Dr Juntao Xia, head of development and innovation, personal care solutions Asia Pacific, BASF, told CosmeticsDesign-Asia that he expects anti-pollution products to become a ‘must-have’ for Chinese consumers.
He noted that demand for this claim will extend beyond skin care and into other personal care categories, such as hair care.
“In 2019, anti-pollution became a must-have for many cosmetic segments. As such, suppliers and brands have the responsibility to develop suitable solutions to address these issues,” said Xia.
He added: “Even though pollution levels have improved thanks to the efforts of the government, the consumer awareness of pollution is getting higher and higher. They are linking pollution, outdoor and indoor, to their skin issues, like skin sensitivity.”
However, developing a solution can be complex, Xia admitted.
“According to WHO statistics, in 2016, 92% of people were living in areas surrounded by modern pollution where there are more than 200 toxic chemicals surrounding them that cannot be seen. You cannot cover it all, therefore, a one-size-fits-all anti-pollution solution does not exist.”
In the future, Xia believes anti-pollution technology will have to continue evolving to keep up with the complex demands.
For instance, he foresees more smart technology which can self-adjust according to the levels of pollution, and personalised cosmetics that can leverage on big data and Artificial Intelligence (AI) to create skin care according to daily conditions.
A second skin
Recently, the Germany chemical company unveiled Mimiskin, an ingredient that forms a breathable film on the skin that protects from pollution while also maintaining the health of the skin.
“This is a second skin that mimics the structure of the skin.

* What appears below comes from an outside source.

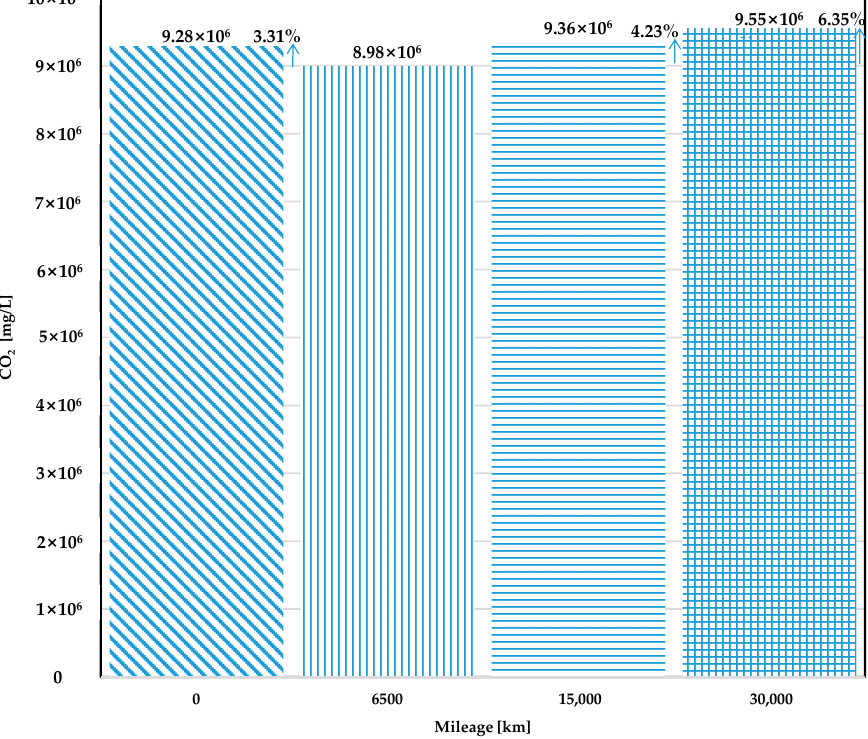
Figure 8. Total CO 2 emissions measured during the US06 driving cycle according to each mileage .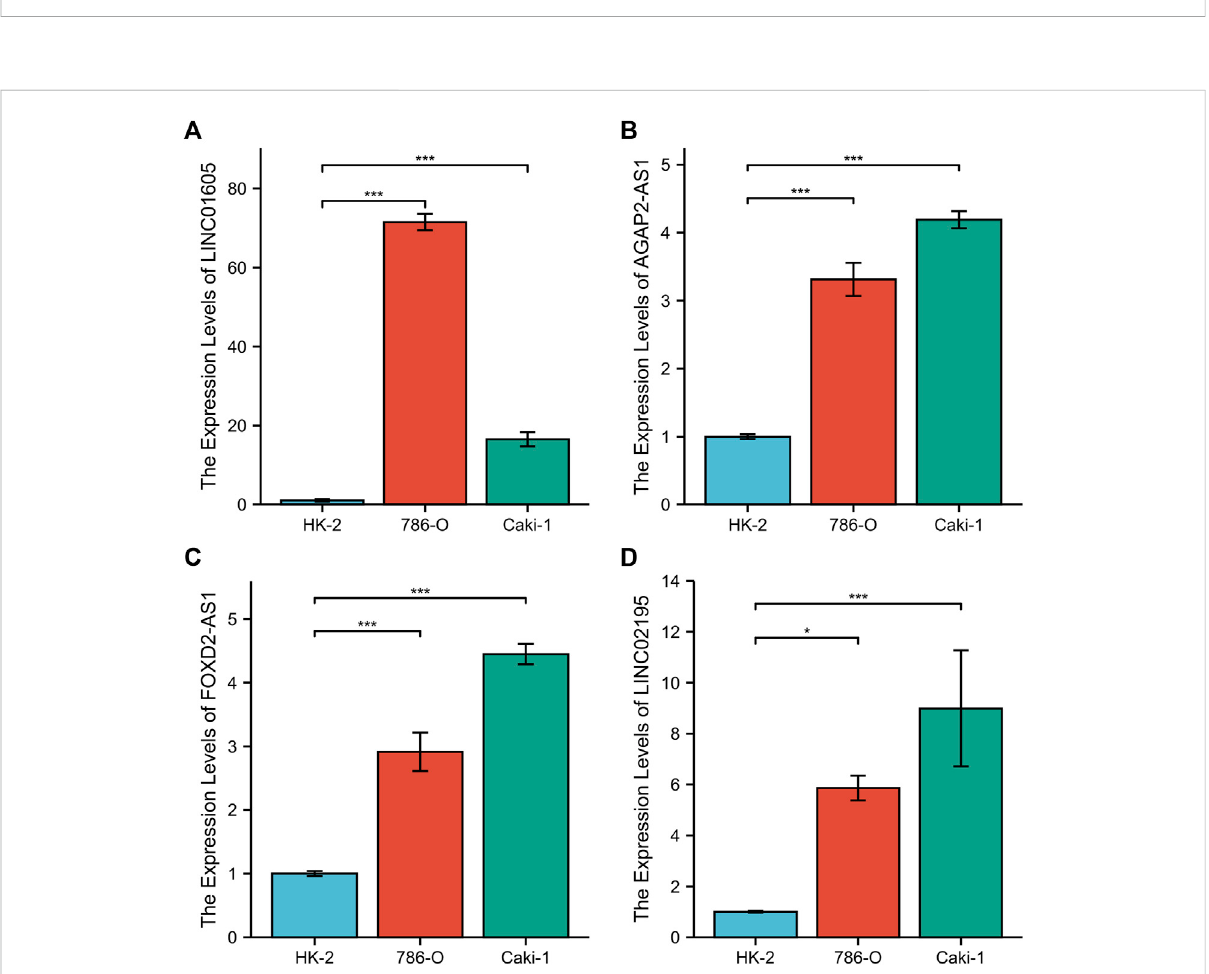
FIGURE 14 RT-qPCR of the four hub lncRNAs. (A) LINC01605, (B) AGAP2-AS1, (C) FOXD2-AS1, and (D)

When applied, you won’t feel it, but it works to protect you from outdoor and indoor aggressors,” said Xia.
This new technology, which just won the PCHi Fountain Awards, was based on a phenomenon Xia described as the nano-effect.
“When you minimise wax particles, the melting point changes. One study found that when gold is broken down into a nano-sized particle, its melting point changes and it will melt at room temperature while in its original form, the melting point is more than a thousand degrees.”
Inspired by this, the BASF team in China developed liquid crystal lipid particles. These particles melts at body temperature and immediately form a film on the skin without needing to transition into a liquid state.
“The particle size is as small as 100 nanometres and is encapsulated by a liquid crystal structure that mimics our skin structure,” said Xia.
Unlike polymer-based film formers, the barrier that is formed on the skin is breathable.
“The problem with film formers on the market is that its like wearing a glove; it makes it hard for the skin to breathe. Mimiskin, however, allows oxygen and carbon dioxide to pass through.”
As an anti-pollution solution, the application of Mimiskin makes it less likely for particles to adhere to the skin and can facilitate removability.
Additionally, the film forms a barrier on the skin to prevent particle pollutants from attaching and penetrate into the skin.
Despite its efficacy as a skin shield, it can also be removed easily.
“Removal is a critical issue. No one wants something that takes a lot of effort. With Mimiskin, all you need to do is take a shower as it will dissolve when the water temperature is above 40 degrees and leaves no residue,” explained Xia.
Aside from its protective capabilities, the team also found that the ingredient was effective at maintaining skin health.
It does so by preventing transepidermal water loss (TEWL), keeping skin moisturised for 24 hours without additional moisturisers even in dry environments.
At the same time, it can reduce skin flaking and the appearance of roughness.
“Due to this protection, it can also reduce inflammation. It’s not really a medical effect… but it works like a mini invisible bandage to keep the physical barrier intact.”
Lastly, because the film is translucent, it causes light to reflect from it to enhance the skin’s radiance.
In terms of application, the company believes the ingredient can be in skin, body, sun, baby and scalp care products.
“We are continuing to develop new application methods so we can teach our customers how they can fully utilise the benefits we have identified. It's not easy because there are so many complex ingredients in the cosmetics world,” said Xia.
Film with function?
Moving forward, the company hopes to explore the possibility of using Mimiskin as a platform for active ingredients.
“We are continually developing the platform, to see if we can put actives into the particle to create a film with function. Just imagine if you have brightening or anti-ageing actives in the film It will be more efficient. We are carefully screening all the actives which can be combined with this technology.”